I think physicians just cannot possibly understand how an NP can even feel comfortable practicing solo medicine. I mean come on, even right out of residency a physician is very green, and often needs to seek the advice of other physicians. How can an NP practice without knowing some of the more detailed pathophysiology taugth in medical schools? I am at least willing to admit that NP's probably get decent pharm and clin med courses compared to medical school, but without the detailed histo, path, embryo, immuno, how can one really feel confident that they know enough to practice alone? I just can't see why NP's feel the need to try and be autonomous when they are more useful working with physicians. The best NP's I have ever worked with were ones that were plenty smart enough to know that to be independent was simply dangerous. I mean if you are an NP, and the following terms are foreign to you, then my guess is you don't have the in depth knowledge necessary to practice as an independent practitioner.

Rapidly progressive glomerulonephritis (RPGN)

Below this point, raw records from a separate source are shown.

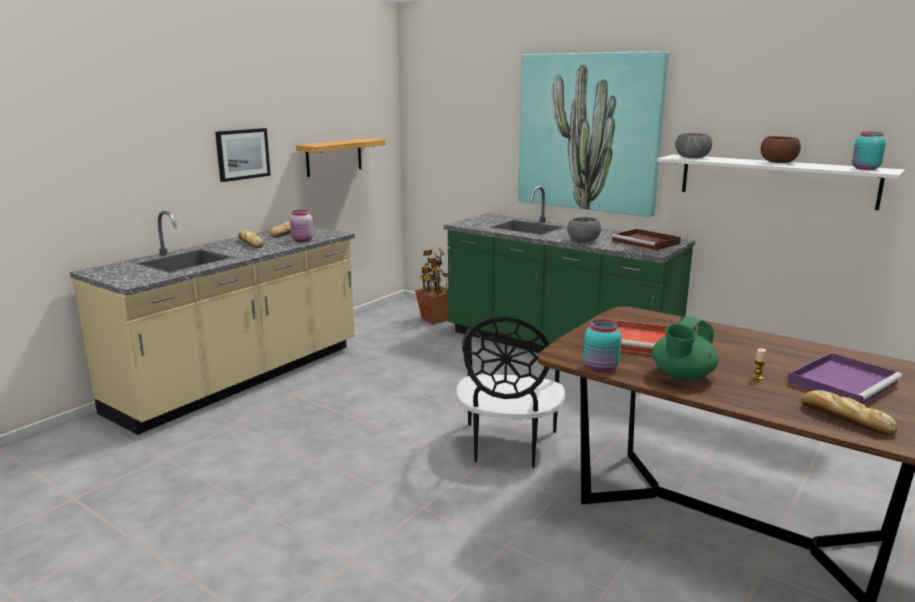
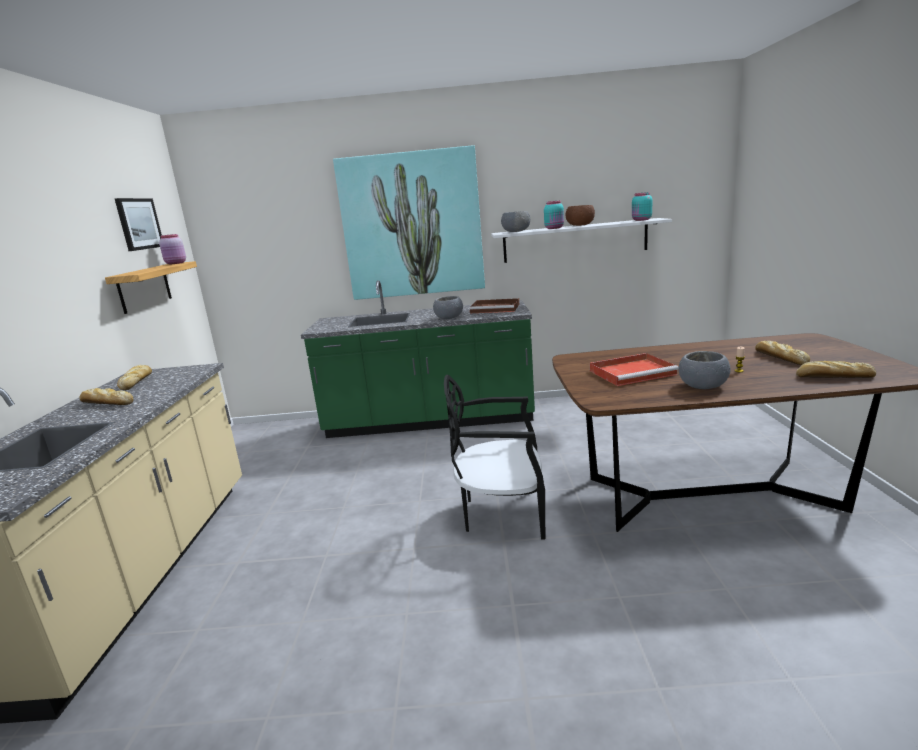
camera: 35 degrees left, 0 degrees up
picture [215,128,271,182] -> picture moved to [115,198,162,251]
pink jar [290,210,314,242] -> pink jar moved to [159,234,186,265]
potted plant [415,248,448,324] -> none
black chair [455,317,565,468] -> black chair turned 120 degrees clockwise [444,375,545,539]
turquoise jar [584,319,621,372] -> turquoise jar moved to [544,201,564,229]
green teapot [652,316,718,381] -> grey bowl [679,351,731,389]
purple tray [787,353,902,405] -> bread [755,341,810,365]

Focal Segmental Glomerulosclerosis (FSGS)

Carcinoid Syndrome

PTHRP secreting tumors of the lung

MEN I II and III

SIADH

Goodpastures

Wegener's

Waldenstrom's macroglobulinemia

GP41

Her2/Neu

P53

Prader Willi

Pregnenelone pathway

Finasteride

These are just off the top of my head, and are things that are common in my everyday vocabulary now, but were probably not known well to me as a PA-C when I was practicing. And the list could go on forever. PA school is way more rigorous than NP school and we all know that, but PA school is not even close to as detailed as medical school. Why can't NP's just agree that they provide excellent care when working with physicians? I would not have a problem hiring an NP in family medicine, OB, peds, but in IM, I would choose a PA, as well as in nephro, cardio, pulmo, gastro, any surgical field, and in EM I think the two are equal. But I worry about putting an NP in a rural setting alone because they have no supervisory requirements. At least a PA has to have the doc come by and sign charts, and collaborate from time to time. Well I hope I have not pissed off any of you NP's who really know your place in medicine, but I think the ones who are pushing for solo practice rights will never see eye to eye with me.

Gee....

Someone tell me when NP school stoped teaching you how to be solo?

Cause ya know... I learned that.

PA-C, DO. What is your medical speciality? Just wondering.

David Adams, ARNP

ACNP, FNP

PA-C, DO -

I am an ADN RN, and several of the terms you listed are familiar to me. In fact, I have done tutoring on SIADH.

Personally, I prefer to see an NP. Generally, they spend much more time w/ their pts, and do much better assessments and histories. And..... they don't have that "I can't be bothered" attitude that so many docs have.